- **Assignment**
Could you restate every entry word for word, leaving the pictures out?

- **Data for this task**

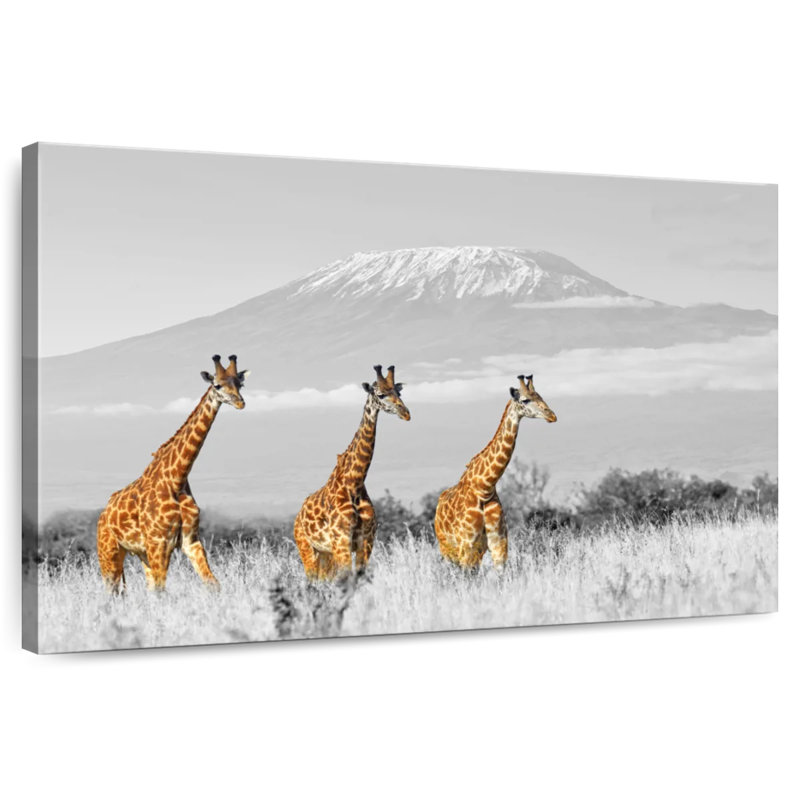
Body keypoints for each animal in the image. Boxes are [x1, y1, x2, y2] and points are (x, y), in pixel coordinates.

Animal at [96, 354, 250, 592]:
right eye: (217, 385)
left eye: (239, 384)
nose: (240, 402)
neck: (177, 479)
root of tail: (103, 515)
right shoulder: (159, 542)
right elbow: (162, 590)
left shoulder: (190, 540)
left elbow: (212, 584)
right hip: (110, 550)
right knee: (112, 590)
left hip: (141, 553)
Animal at [293, 364, 411, 580]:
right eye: (381, 394)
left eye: (398, 393)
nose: (405, 413)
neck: (354, 482)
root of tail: (298, 516)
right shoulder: (342, 542)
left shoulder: (366, 540)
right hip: (307, 548)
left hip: (326, 554)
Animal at [434, 374, 556, 571]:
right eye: (525, 400)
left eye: (540, 396)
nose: (551, 415)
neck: (485, 487)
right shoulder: (467, 544)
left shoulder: (498, 543)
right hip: (448, 549)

- **Response to the task**
Body keypoints for each animal in the image. Boxes are [x1, y1, x2, y2] and points are (x, y), in pixel coordinates.

Animal at [96, 354, 250, 592]:
right eye: (217, 385)
left eye: (239, 384)
nose: (240, 402)
neck: (177, 479)
root of tail: (103, 515)
right shoulder: (159, 542)
right elbow: (162, 590)
left shoulder: (190, 540)
left elbow: (212, 584)
right hip: (110, 550)
right knee: (112, 590)
left hip: (141, 553)
Animal at [293, 364, 411, 580]:
right eye: (381, 394)
left eye: (398, 393)
nose: (405, 413)
neck: (354, 482)
root of tail: (298, 516)
right shoulder: (342, 542)
left shoulder: (366, 540)
right hip: (307, 548)
left hip: (326, 554)
Animal at [434, 374, 556, 571]:
right eye: (525, 400)
left eye: (540, 396)
nose: (551, 415)
neck: (485, 487)
right shoulder: (467, 544)
left shoulder: (498, 543)
right hip: (448, 549)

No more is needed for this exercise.